Il avait croisé les bras, les doigts contractés sur ses manches, son attention focalisée sur les paroles du sergent.

— Ben il n’y avait pas de branche basse dans les parages, mon chum. C’est pas ça qui t’a envoyé dans les étoiles. Après quoi ton capitaine m’a demandé de chercher le gardien de nuit. C’était le seul témoin possible, tu comprends-tu ?

— Je comprends-tu, mais l’as-tu trouvé ? demanda Adamsberg qui, les lèvres presque raidies, avait de la peine à articuler.

Danglard arrêta le serveur et commanda de l’eau, des cafés, de la bière et des croissants.

— Criss, ça a été le plus dur. J’ai prétexté que j’étais indisposé pour quitter la GRC et filer me renseigner aux services municipaux. Tu penses-tu. C’étaient les fédéraux qui s’en étaient chargés. Il a fallu que je remonte jusqu’à Montréal pour trouver le nom de l’entreprise. Je peux te dire que Laliberté, il en avait plein le casque de mes maladies à répétition. Et ton capitaine qui se mettait en beau démon au téléphone. J’ai eu le nom du gardien. Il faisait chantier en amont de l’Outaouais. J’ai demandé un autre congé pour m’y rendre et j’ai bien cru que le surintendant allait se briser le gros nerf.

— Et il y était, le gardien ? demanda Adamsberg en vidant d’un trait son verre d’eau.

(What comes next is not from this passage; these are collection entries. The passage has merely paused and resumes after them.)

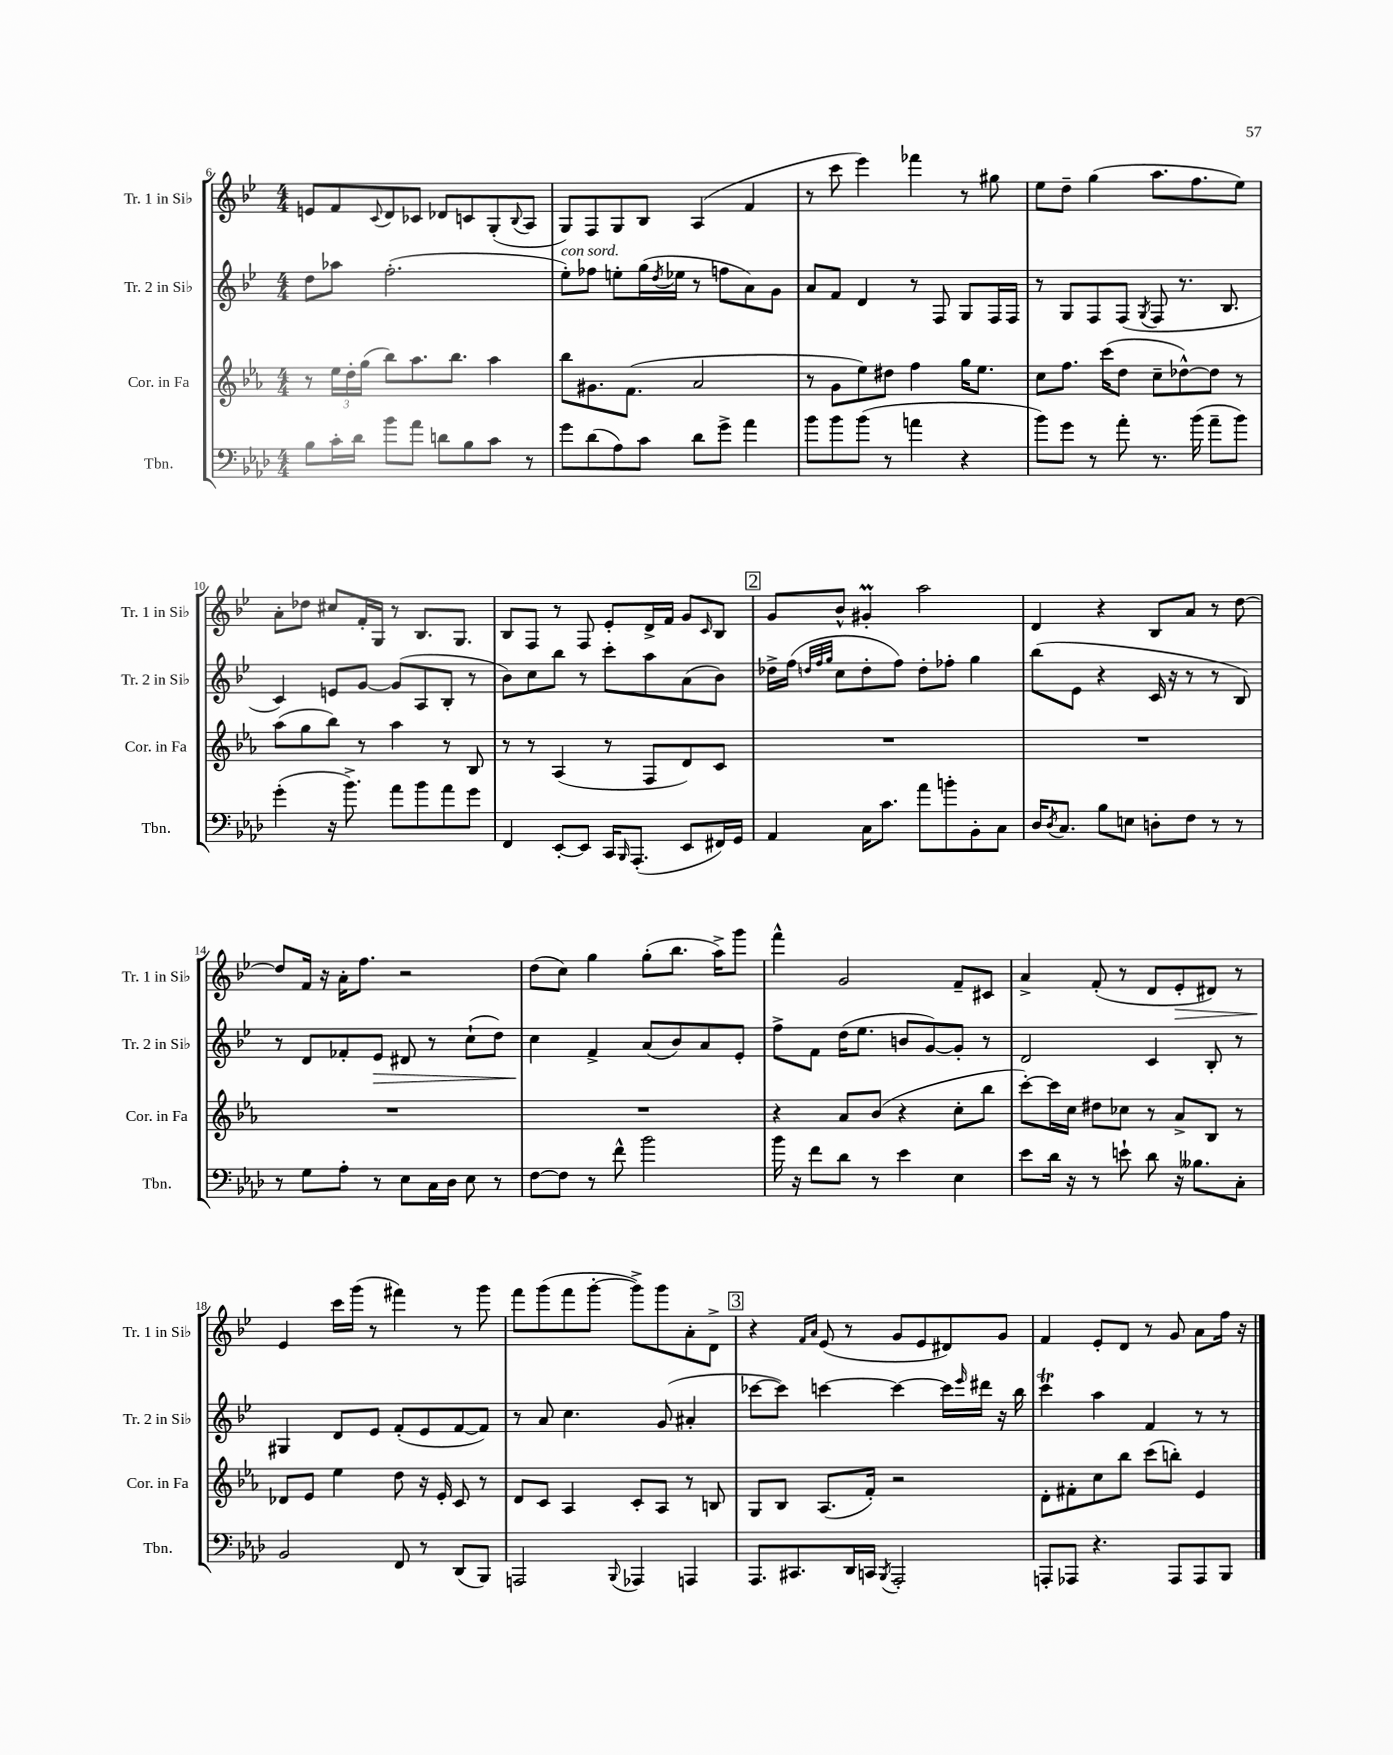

**kern	**kern	**kern	**kern
*staff4	*staff3	*staff2	*staff1
*clefF4	*clefG2	*clefG2	*clefG2
*k[b-e-a-d-]	*k[b-e-a-]	*k[b-e-]	*k[b-e-]
*M4/4	*M4/4	*M4/4	*M4/4
8B-\L	8r	8dd\L	8e/L
16c'\L	24ee-\LL	8aa-\J	8f/
.	24dd'\	.	.
16d-\JJ	.	.	.
.	(24gg\JJ	.	.
.	.	.	8qqc/
8b-\L	8bb-\L)	(2.ff'\	8d/
8a-\J	8.aa-\	.	8c-/J
8d\L	.	.	8d-/L
.	8.bb-\J	.	.
8B-\	.	.	8c/
8c\J	4aa-\	.	(8G'/
.	.	.	8qqB-/
8r	.	.	8A/J
=	=	=	=
8g\L	8bb-\L	8ee-'\L)	8G/L)
(8d-\	8.g#\	8ff-\J	8F/
8A-\)	.	8ee'\L	8G/
.	(8.f\J	.	.
8c\J	.	(16gg\L	8B-/J
.	.	8qdd/	.
.	.	16ee-\JJ	.
8d-\L	2a-/	8r	(4A/
8g^\J	.	8ff\L	.
4a-\	.	8a\)	4f/
.	.	8g\J	.
=	=	=	=
8b-\L	8r	8a/L	8r
8b-\	8g\L	8f/J	8ccc\
(8b-\J	8ee-\)	4d/	4eee-\)
8r	8dd#\J	.	.
4a\	4ff\	8r	4fff-\
.	.	8F/	.
4r	16gg\LK	8G/L	8r
.	8.ee-\J	.	.
.	.	16F/L	8gg#\
.	.	16F/JJ	.
=	=	=	=
8b-\L)	8cc\L	8r	8ee-\L
8g\J	8.ff\J	8G/L	8dd~\J
8r	.	8F/	(4gg\
.	(16ccc\LK	.	.
8a-'\	8dd\J	(8F/J	.
.	.	8qG/	.
8.r	8cc~\L	8F/	8.aa\L
.	[8dd-^^\)	8.r	.
(16b-\	.	.	8.ff\
8a-~\L	8dd-\]J	.	.
.	.	8.B-/	.
8b-\J)	8r	.	8ee-\J)
=	=	=	=
(4g'\	(8aa-\L	4c/)	8a'\L
.	8gg\	.	8dd-\J
16r	8bb-\J)	8e/L	8cc#/L
8.b-^\)	.	.	.
.	8r	[8g/J	16f'/L
.	.	.	16G/JJ
8a-\L	4aa-\	(8g/]L	8r
8b-\	.	8A/	8.B-/L
8a-\	8r	8B-'/J	.
.	.	.	8.G/J
8g\J	8B-/	8r	.
=	=	=	=
4FF/	8r	8b-\L)	8B-/L
.	8r	8cc\	8F/J
[8EE-'/L	(4A-/	8bb-\J	8r
8EE-/]J	.	8r	8F/
16CC/LK	8r	8ccc'\L	8e-'/L
16qqBBB-/	.	.	.
(8.AAA-'/J	.	.	.
.	8F/L	8aa\	16d^/L
.	.	.	16f/JJ
8EE-/L	8d/)	(8a\	8g/L
.	.	.	16qqc/
16FF#/L)	8c/J	8b-\J)	8B-/J
16GG/JJ	.	.	.
=	=	=	=
4AA-/	1r	16dd-^\LL	8g/L
.	.	(16ff\JJ	.
.	.	32qqdd/LLL	.
.	.	32qqff/	.
.	.	32qqgg/JJJ	.
.	.	8cc\L	8b-^^/J
16C\LK	.	8dd'\	4g#'/
8.c\J	.	.	.
.	.	8ff\J)	.
8a-\L	.	8dd'\L	2aa\
8b'\	.	8ff-'\J	.
8BB-'\	.	4gg\	.
8C\J	.	.	.
=	=	=	=
16D-/LK	1r	(8bb-\L	4d/
8qD-/	.	.	.
8.C/J	.	.	.
.	.	8e-\J	.
8B-\L	.	4r	4r
8E\J	.	.	.
8D'\L	.	16c/	8B-/L
.	.	16r	.
8F\J	.	8r	8a/J
8r	.	8r	8r
8r	.	8B-/)	[8dd\
=	=	=	=
8r	1r	8r	8dd/]L
8G\L	.	8d/L	16f/Jk
.	.	.	16r
8A-'\J	.	8f-'/	16a'\LK
.	.	.	8.ff\J
8r	.	8e-/J	.
8E-\L	.	8d#/	2r
16C\L	.	8r	.
16D-\JJ	.	.	.
8E-\	.	(8cc`\L	.
8r	.	8dd\J)	.
=	=	=	=
[8F\L	1r	4cc\	(8dd\L
8F\]J	.	.	8cc\J)
8r	.	4f^/	4gg\
8f^^\	.	.	.
2b-\	.	(8a/L	(8gg'\L
.	.	8b-/)	8.bb-\J
.	.	8a/	.
.	.	.	16aa^\LK)
.	.	8e-'/J	8ggg\J
=	=	=	=
16b-\	4r	8ff^\L	4fff^^\
16r	.	.	.
8f\L	.	8f\J	.
8d-\J	8a-/L	(16dd\LK	2g/
.	.	8.ee-\J	.
8r	(8b-/J	.	.
4e-\	4r	8b/L	.
.	.	[8g/)	.
4E-\	8cc'\L	8g'/]J	8f~/L
.	8bb-\J	8r	8c#/J
=	=	=	=
8e-\L	[8ccc'\L)	2d/	4a^/
16d-\Jk	16ccc\]L	.	.
16r	16cc\JJ	.	.
8r	8dd#\L	.	(8f'/
8e`\	8cc-\J	.	8r
8d-\	8r	4c/	8d/L
16r	8a-^/L	.	8e-'/
8.B--\L	.	.	.
.	8B-/J	8B-'/	8d#/J)
8C'\J	8r	8r	8r
=	=	=	=
2BB-/	8d-/L	4G#/	4e-/
.	8e-/J	.	.
.	4ee-\	8d/L	16ccc\LL
.	.	.	(16ggg\JJ
.	.	8e-/J	8r
8FF/	8dd\	(8f'/L	4fff#\)
8r	16r	8e-/	.
.	16e-'/	.	.
(8DD-/L	8c/	[8f/	8r
8BBB-/J)	8r	8f/]J)	8ggg\
=	=	=	=
2AAA/	8d/L	8r	8fff\L
.	8c/J	8a/	(8ggg\
.	4A-/	4.cc\	8fff\
.	.	.	[8ggg'\J
8qqBBB-/	.	.	.
4AAA-/	8c'/L	.	8ggg^\]L)
.	8A-/J	(8g/	8ggg\
4AAA/	8r	4a#'/	8a'\
.	8B/	.	8d^\J
=	=	=	=
8.AAA-/L	8G/L	[8ccc-\L	4r
.	8B-/J	8ccc-\]J)	.
8.CC#/	.	.	.
.	.	.	16qqf/LL
.	.	.	16qqa/JJ
.	(8.A-/L	[4ccc\	(8e-/
16DD-/L	.	.	8r
16CC/JJ	16f'/Jk)	.	.
8qBBB-/	.	.	.
2AAA-'/	2r	4ccc\_	8g/L
.	.	.	8e-/
.	.	16ccc\]LL	8d#/)
.	.	16qqeee-/	.
.	.	16ddd#\JJ	.
.	.	16r	8g/J
.	.	16bb-\	.
=	=	=	=
8AAA'/L	8d'\L	4ccc\	4f/
8AAA-/J	8f#'\	.	.
4.r	8cc\	4aa\	8e-'/L
.	8bb-\J	.	8d/J
.	(8ccc\L	4f/	8r
8AAA-/L	8bb'\J)	.	8g/
8AAA-/	4e-/	8r	8a\L
8BBB-/J	.	8r	16ff\Jk
.	.	.	16r
==	==	==	==
*-	*-	*-	*-
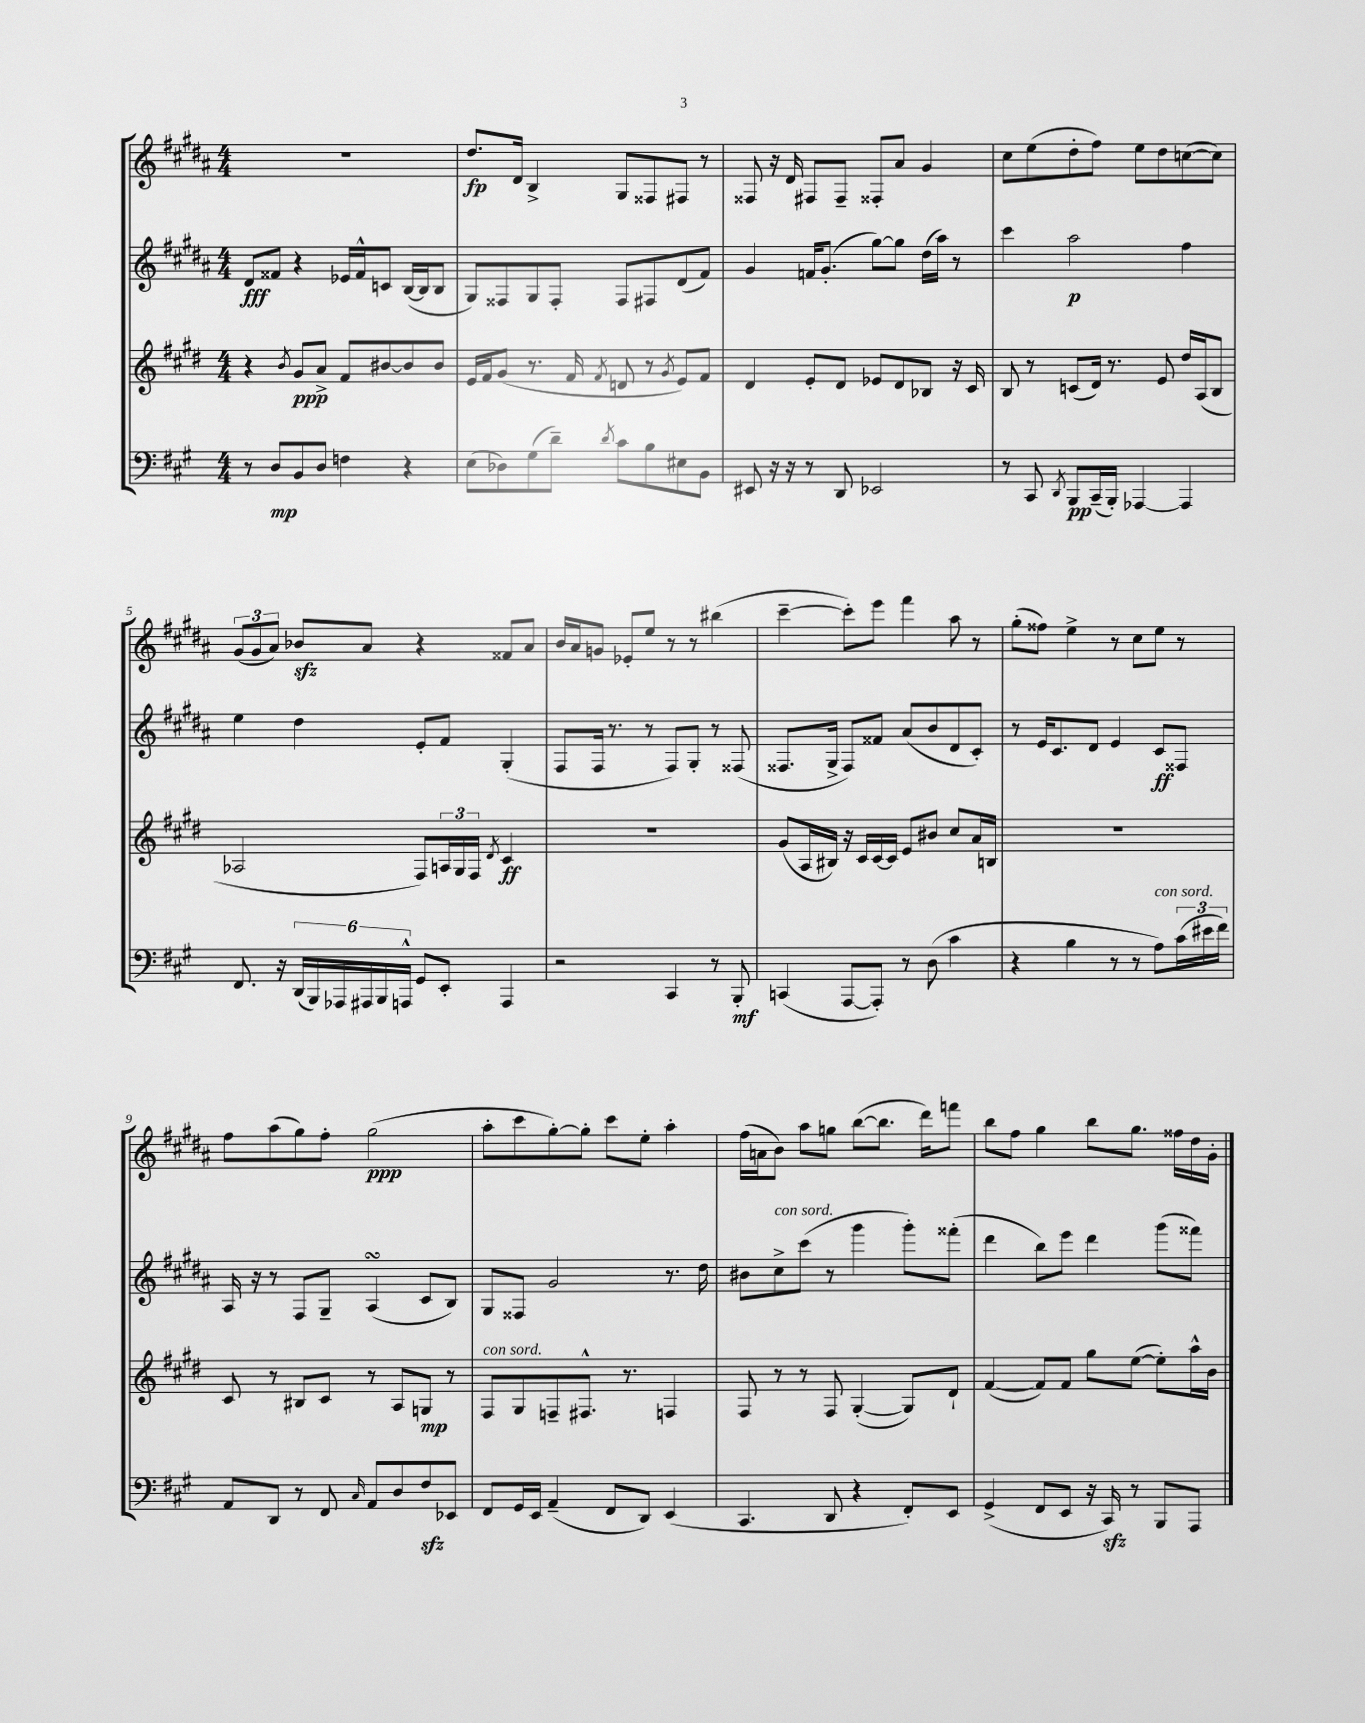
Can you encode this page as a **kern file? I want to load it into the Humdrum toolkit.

**kern	**kern	**kern	**kern
*staff4	*staff3	*staff2	*staff1
*clefF4	*clefG2	*clefG2	*clefG2
*k[f#c#g#]	*k[f#c#g#d#]	*k[f#c#g#d#a#]	*k[f#c#g#d#a#]
*M4/4	*M4/4	*M4/4	*M4/4
8r	4r	8d#	1r
8D	.	8f##	.
.	8qb	.	.
8BB	8g#	4r	.
8D	8a^	.	.
4F	8f#	16e-	.
.	.	16f##^^	.
.	[8b#	8c	.
4r	8b#]	([16B	.
.	.	16B]	.
.	8b#	8B	.
=	=	=	=
(8E	16e	8G#)	8.dd#
.	16f#	.	.
8D-)	(8g#	8F##	.
.	.	.	16d#
(8G#	8.r	8G#	4B^
8d~)	.	8F##'	.
.	16f#	.	.
8qd	8qf#	.	.
8c#	8d	8F##	8G#
8B	8r	8F#	8F##
.	8qg#	.	.
8E#	8e)	(8d#	8F#
8BB	8f#	8f#)	8r
=	=	=	=
8EE#	4d#	4g#	8F##
16r	.	.	16r
16r	.	.	16d#
8r	8e'	16f	8F#
.	.	(8.g#'	.
8DD	8d#	.	8F#~
2EE-	8e-	[8gg#)	8F##'
.	8d#	8gg#]	8a#
.	8B-	(16dd#	4g#
.	.	16aa#)	.
.	16r	8r	.
.	16c#	.	.
=	=	=	=
8r	8B	4ccc#	8cc#
8CC#	8r	.	(8ee
8qDD	.	.	.
8BBB	(8c	2aa#	8dd#'
(16CC#~	16d#)	.	8ff#)
16BBB')	8.r	.	.
[4AAA-	.	.	8ee
.	8e	.	8dd#
4AAA-]	16dd#	4ff#	([8cc
.	(16A	.	.
.	8B	.	8cc])
=	=	=	=
8.FF#	2A-	4ee	(12g#
.	.	.	12g#
.	.	.	12a#)
16r	.	.	.
(24DD	.	4dd#	8b-
24BBB)	.	.	.
24AAA-	.	.	.
24AAA#	.	.	8a#
24BBB	.	.	.
24AAA^^	.	.	.
8GG#	8F#)	8e'	4r
8EE'	24A	8f#	.
.	24G#	.	.
.	24F#	.	.
.	8qd#	.	.
4AAA	4c#	(4G#'	8f##
.	.	.	8a#
=	=	=	=
2r	1r	8F#	16b
.	.	.	16a#
.	.	16F#	8g
.	.	8.r	.
.	.	.	8e-'
.	.	8r	8ee
4CC#	.	8F#)	8r
.	.	8G#'	8r
8r	.	8r	(4bb#
8BBB'	.	(8F##	.
=	=	=	=
(4CC	(8g#	8.F##	[4ccc#~
.	16A	.	.
.	16B#)	16G#^	.
[8AAA	16r	8F##)	8ccc#'])
.	16c#	.	.
8AAA'])	[16c#	8f##	8eee
.	16c#]	.	.
8r	8e	(8a#	4fff#
(8D	8b#	8b	.
4c#	8cc#	8d#	8aa#
.	16a	8c#')	8r
.	16B	.	.
=	=	=	=
4r	1r	8r	(8gg#'
.	.	16e	8ff##)
.	.	8.c#	.
4B	.	.	4ee^
.	.	8d#	.
8r	.	4e	8r
8r	.	.	8cc#
8A)	.	8c#	8ee
(24c#	.	8F##	8r
24e#	.	.	.
24f#)	.	.	.
=	=	=	=
8AA	8c#	16A#	8ff#
.	.	16r	.
8DD	8r	8r	(8aa#
8r	8B#	8F#	8gg#)
8FF#	8c#	8G#~	8ff#'
16qqC#	.	.	.
8AA	8r	(4A#	(2gg#
8D	8A	.	.
8F#	8G	8c#	.
8EE-	8r	8B)	.
=	=	=	=
8FF#	8F#	8G#	8aa#'
16GG#	8G#	8F##	8ccc#
16EE	.	.	.
(4AA~	8F~	2g#	[8gg#')
.	8.F#^^	.	8gg#']
8FF#	.	.	8ccc#
.	8.r	.	.
8DD)	.	.	8ee'
(4EE	4F	8.r	4aa#'
.	.	16dd#	.
=	=	=	=
4.CC#	8F#	8b#	(16ff#
.	.	.	16a
.	8r	8cc#^	8b)
.	8r	(8ccc#	8aa#
8DD	8F#	8r	8gg
4r	([4G#'	4ggg#	([8bb
.	.	.	8.bb]
8FF#')	8G#])	8ggg#')	.
.	.	.	16ddd#)
8EE	8d#`	(8fff##'	8fff
=	=	=	=
(4GG#^	([4f#	4ddd#	8bb
.	.	.	8ff#
8FF#	8f#])	8bb)	4gg#
8EE	8f#	8eee	.
16r	8gg#	4ddd#	8bb
16CC#)	.	.	.
8r	([8ee	.	8.gg#
8BBB	8ee'])	(8ggg#	.
.	.	.	16ff##
8AAA	16aa^^	8fff##)	16dd#
.	16b	.	16g#'
==	==	==	==
*-	*-	*-	*-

— Inquiète-toi pas, je l’ai pogné par les chnolles dans son pick-up. Mais pour le faire jaser, ça a été une autre affaire. Il se tenait sur sa grandeur et il m’a d’abord conté des romances par poignées. Alors j’y suis allé tout fin drette et je l’ai menacé de le mettre à la glacière s’il continuait à me niaiser avec ses bêtises. Refus de coopérer et dissimulation de preuves. Je suis gêné de raconter la suite, Adrien. Tu veux-tu pas lui dire ?

— Le gardien, Jean-Gilles Boisvenu, reprit Danglard, a vu un gars qui attendait sur le sentier en contrebas, le dimanche soir. Il a pris ses jumelles de nuit et il a maté.

— Maté ?

— Boisvenu était certain que le gars allait aux hommes et qu’il guettait son petit chum, expliqua Sanscartier. Tu sais que le sentier de portage est un lieu de rendez-vous.

— Oui. Le gardien m’avait demandé si j’y allais, aux hommes.

— Ça l’intéressait beaucoup, reprit Danglard. Il était donc vissé contre son pare-brise. Un témoin de choix, tout ce qu’il y a d’attentif. Il a été ravi d’entendre un autre gars s’approcher. Il distinguait tout parfaitement dans ses jumelles. Mais ça n’a pas tourné comme il l’espérait.

— Comment savait-il que c’était la nuit du 26 ?

— Parce que c’était un dimanche et qu’il pestait contre le gardien de week-end qui avait fait faux bond. Il a vu le premier gars, un grand aux cheveux blancs, frapper l’autre à la tête d’un coup de branche. L’autre gars, vous, commissaire, s’est écroulé au sol. Boisvenu s’est fait petit. Le grand avait l’air mauvais et il ne tenait pas à se mêler d’une querelle de ménage. Mais il continuait à regarder.